Fox-hunting is undoubtedly a pursuit that causes pain and suffering; if it weren't, the upper-class and country set would see little point in it. That a fox can be seen as a pest or as vermin does not excuse the celebration of cruelty that accompanies the chase. Mice and cockroaches are vermin, too, but you don't see Rentokil in hunting pink, charging round your kitchen on a horse, blowing a trumpet and calling in the dogs if the prey has gone to ground behind the fridge.
Some say that hunting is the most painless way to kill a fox. However, if foxes had to choose between being chased and then torn apart by dogs, or a bottle of bubbly and a couple of vixens in a penthouse burrow, followed by a discreet lethal injection, guess which they would go for.

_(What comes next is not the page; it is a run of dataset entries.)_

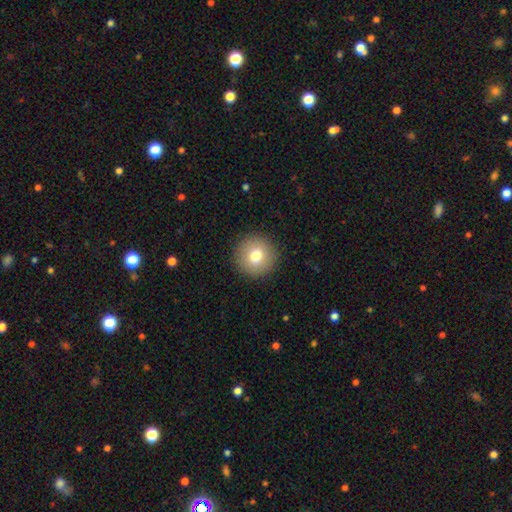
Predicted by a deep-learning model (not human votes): The model was most divided on "smooth or featured": smooth: 78%, featured or disk: 13%, star or artifact: 9%. More confident: how rounded — round (95%); merging — none (92%).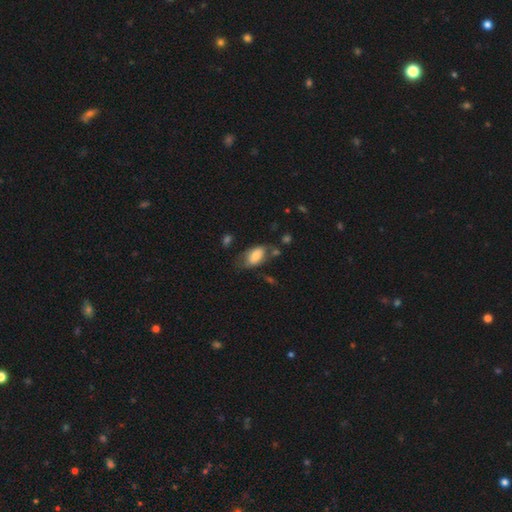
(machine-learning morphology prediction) Smooth or featured? smooth (72%)
How rounded? in between (91%)
Merging? none (47%)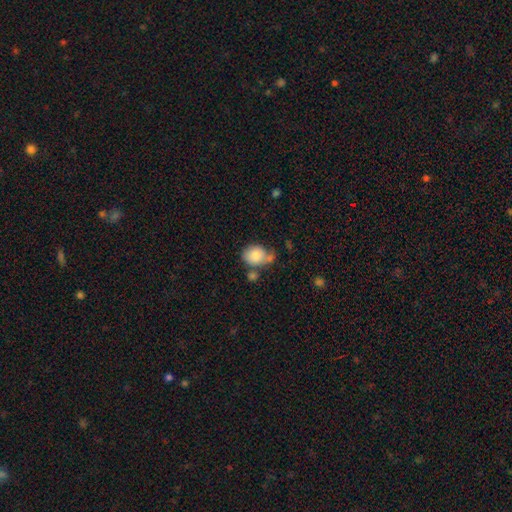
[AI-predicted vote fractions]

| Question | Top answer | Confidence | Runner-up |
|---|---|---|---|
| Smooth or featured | smooth | 81% | featured or disk (11%) |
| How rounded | round | 53% | in between (46%) |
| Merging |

The hunting with hounds bill still has problems, though. First, it is being used cynically to pay off backbenchers and avoid scrutiny of the rather more pressing issue of British troops going to Afghanistan - who, in the absence of al-Qaeda forces, will be providing the US military with something to shoot at.

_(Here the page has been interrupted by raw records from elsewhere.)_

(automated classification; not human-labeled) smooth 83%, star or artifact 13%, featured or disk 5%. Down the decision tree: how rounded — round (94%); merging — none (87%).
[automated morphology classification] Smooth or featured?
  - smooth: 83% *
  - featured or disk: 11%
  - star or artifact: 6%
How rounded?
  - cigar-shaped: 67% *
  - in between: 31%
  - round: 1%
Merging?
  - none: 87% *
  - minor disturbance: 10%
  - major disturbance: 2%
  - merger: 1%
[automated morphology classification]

Second, once fox-hunting is abolished, what is to be done with groups of hoorays who will still want to charge around on their horses? Both these problems could be solved if, instead of troops, we despatched the fox-hunters to Afghanistan. After all, they claim that it is the thrill of the chase they enjoy. What could be more thrilling than galloping around the mountains and caves of Bin Laden territory and calling in the terriers to dig out those pesky Taliban who burrow in?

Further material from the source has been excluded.